Transmission side (TT): Transmission side of the paper machine.
Trimmings: Paper left over from web or sheet cutting operations.
Tack: Property governed by viscosity and adhesion which renders a film of printing ink sticky to the touch.
Uncoated Paper: Paper manufactured with no surface coating. There is a wide variety of grades and levels of quality among uncoated papers.
Varnish: A thin coating applied to a printed sheet, for protection or appearance.
Varnishing: To apply oil, synthetic, spirit, cellulose or water varnish to printed matter by hand or machine to enhance its appearance or to increase its durability.
Vellum Paper: Strong, tough and of high class appearance – is made to imitate the fine smooth finish of a parchment made from animal skin. Vellum paper is often used for certificates.
Vellum Finish: An uncoated paper finish that is fairly even but not quite as even as a smooth finish.
Verso: Second printed sheet side – left-hand page of a book.
Virgin fiber: Paper pulp fiber being used for the first time –as opposed to recycled fiber).
Waste: Quantity of paper necessary for adjusting the converting operation, the waste cannot be used for the final product (Printing and Converting).
Watermark: Deliberate design or pattern in paper made by a dandy roll as the pulp passes to the wet end processes; a watermark can be seen by holding the paper up to the light.
Wastewater Effluent: Wastewater measures the amount of process water that is treated and discharged to a mill’s receiving waters. Wastewater volume indicates both the amount of fresh water needed in production and the potential impact of wastewater discharges on the receiving waters.

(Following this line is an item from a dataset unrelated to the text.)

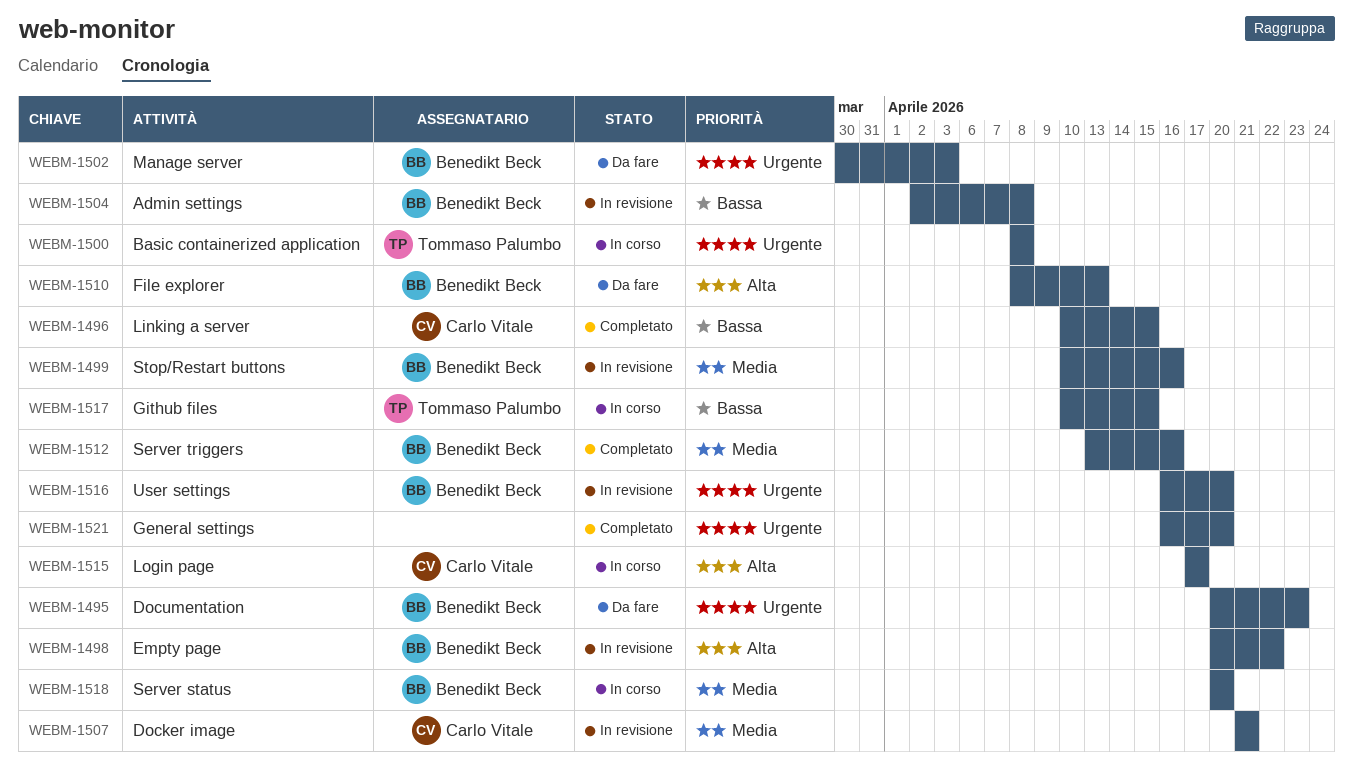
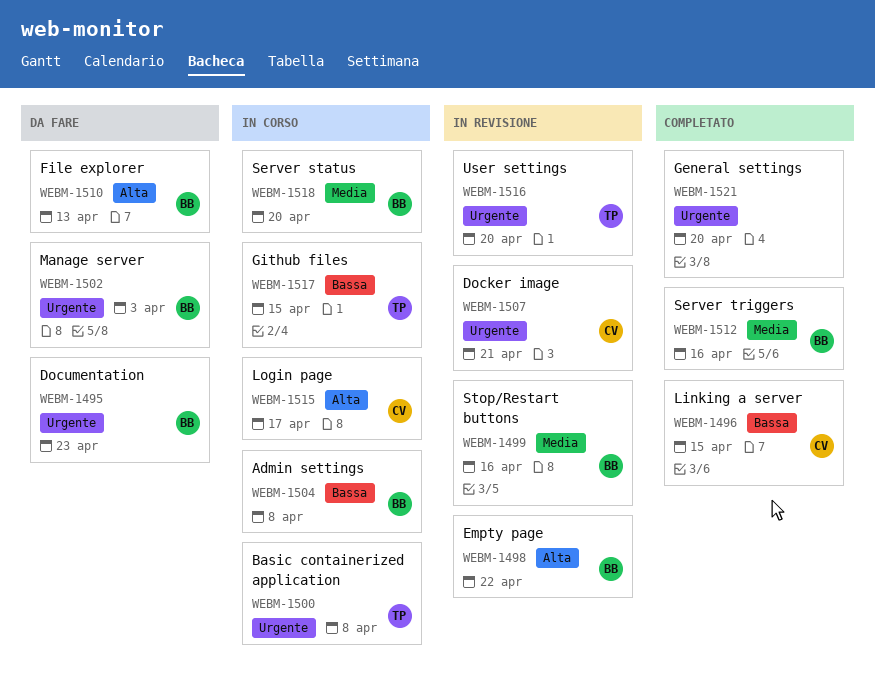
WEBM-1504, status: In revisione -> In corso
WEBM-1507, priority: Media -> Urgente
WEBM-1516, owner: Benedikt Beck -> Tommaso Palumbo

Web Printing Press: Printing press working continuously and using paper webs (reels).
Welding: Occurs when the edges of paper is not cut cleanly, causing them to stick together.
Wet End: The first stages of a paper machine before the drying process; at the wet end, pulp is fed in and much of the high percentage of water is eliminated by drainage, suction and press rollers, leaving a web of paper which then passes to the drying cylinders.
Whiteness: The paper is perceived to be white due to high brightness, elevated diffusion and minimum perception of shades.
Width: Size from side to side (crosswise) of a paper reel (paper and print).
Winder (Pope): Cylinder at the end of the paper machine serving to wind the Jumbo Roll.
Wire side: Paper side in contact with the wire of the paper machine (with a slight grid pattern).
Wood containing (paper ~): Paper containing a certain proportion of mechanical pulp (from 40 to 70%).
Wood free (paper ~): Paper entirely made from chemical pulp and free from wood based impurities, such as lignin.
Work and Tumble: Printing one side of the sheet, then turning the sheet over, retaining the same sidelay edges but reversing the front and back edges, and using the same printing plate.
Work and Turn: Printing one side of the sheet, then turning the sheet over, retaining the same front and sidelay edges of the sheet and the dame printing plate.
Xerographic printing: Dry printing process, on a special electric copying machine.